Dylan stops strumming to acknowledge him. "I don buh-leeeeeve you."
More
strumming, followed by "You're a LY-ARRRR!" Danko's bass joins in and
Dylan turns to his band, saying "Play fuckin' loud." Mickey Jones then
hits a cannon shot out from is snare and they crash into the most
venomous
version possible of "Like A Rolling Stone" you'll ever hear. A snide
"Thank you" and the show ends.
So much has been written about Dylan but very little about the
performance
of the Hawks. Shortly after this tour, they followed Dylan to Woodstock
and holed up in the famous Big Pink house. While rehearsing in the
cramped
basement, they had no choice but to turn the volume down and listen to
each
other. Their records as The Band, while excellent, often contained too
much space, lacking the flash and power on display here. That's not a
bad
thing, mind you, but flash is important when you have a reputation as
the
best bar band in the world. Robbie Robertson's solos are particularly
hot, using open strings and bluesy bends in the vein of Hubert Sumlin,
Howlin' Wolf's guitarist. Danko's deceptively melodic bass playing and
Garth Hudson's keyboard work are fantastic throughout. Mickey Jones'
drumming, while probably not as solid as Levon Helm, is instinctive,
often
matching Dylan's lyrical evocations with inventive fills.

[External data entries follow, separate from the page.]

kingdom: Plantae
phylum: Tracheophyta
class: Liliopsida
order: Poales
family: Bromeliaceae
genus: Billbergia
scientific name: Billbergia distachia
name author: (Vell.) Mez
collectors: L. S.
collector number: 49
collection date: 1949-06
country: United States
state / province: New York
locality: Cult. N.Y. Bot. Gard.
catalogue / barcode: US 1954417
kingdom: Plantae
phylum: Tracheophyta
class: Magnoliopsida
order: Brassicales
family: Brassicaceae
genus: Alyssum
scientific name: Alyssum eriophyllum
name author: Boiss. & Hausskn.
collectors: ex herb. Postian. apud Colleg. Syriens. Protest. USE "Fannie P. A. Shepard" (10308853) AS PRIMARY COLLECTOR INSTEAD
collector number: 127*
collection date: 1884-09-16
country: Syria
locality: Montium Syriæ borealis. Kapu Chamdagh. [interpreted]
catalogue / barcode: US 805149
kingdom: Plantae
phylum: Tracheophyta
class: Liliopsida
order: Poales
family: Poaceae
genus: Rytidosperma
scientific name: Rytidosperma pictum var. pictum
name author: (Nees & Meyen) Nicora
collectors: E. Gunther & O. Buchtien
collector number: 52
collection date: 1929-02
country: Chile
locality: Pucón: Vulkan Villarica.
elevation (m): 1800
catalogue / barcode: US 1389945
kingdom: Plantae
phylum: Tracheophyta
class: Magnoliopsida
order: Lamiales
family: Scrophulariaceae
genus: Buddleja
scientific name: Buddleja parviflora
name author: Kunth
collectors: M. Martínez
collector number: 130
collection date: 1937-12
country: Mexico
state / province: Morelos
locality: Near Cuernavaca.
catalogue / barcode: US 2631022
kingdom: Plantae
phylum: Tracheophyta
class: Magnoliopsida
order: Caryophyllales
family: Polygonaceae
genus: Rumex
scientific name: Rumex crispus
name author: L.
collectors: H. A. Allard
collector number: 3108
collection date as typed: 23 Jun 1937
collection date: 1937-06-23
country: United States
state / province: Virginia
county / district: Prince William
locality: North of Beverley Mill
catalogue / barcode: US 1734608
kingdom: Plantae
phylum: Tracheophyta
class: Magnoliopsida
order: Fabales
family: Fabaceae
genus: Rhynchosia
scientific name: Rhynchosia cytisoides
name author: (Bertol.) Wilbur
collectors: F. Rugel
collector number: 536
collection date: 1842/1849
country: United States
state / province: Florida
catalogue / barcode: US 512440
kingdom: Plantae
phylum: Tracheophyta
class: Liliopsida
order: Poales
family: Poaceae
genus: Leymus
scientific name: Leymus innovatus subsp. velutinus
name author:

In 1966 the idea of a person plugging in an electric guitar was still
thought of as a dangerous and subversive act, especially within the smug
purist folk crowd. What they couldn't see through was that Dylan was
still
writing folk music, just reinventing it in his own style, just as Woody
Guthrie had done years before. In the thirty-two years since this
concert,
rock has become the new folk music. But in order for rock to take
over, it
needed a catalyst, someone who could see how this new sound was, and
continues to be, an extension of the folk tradition. Live 1966
is a
document of the precise moment when the times a-changed.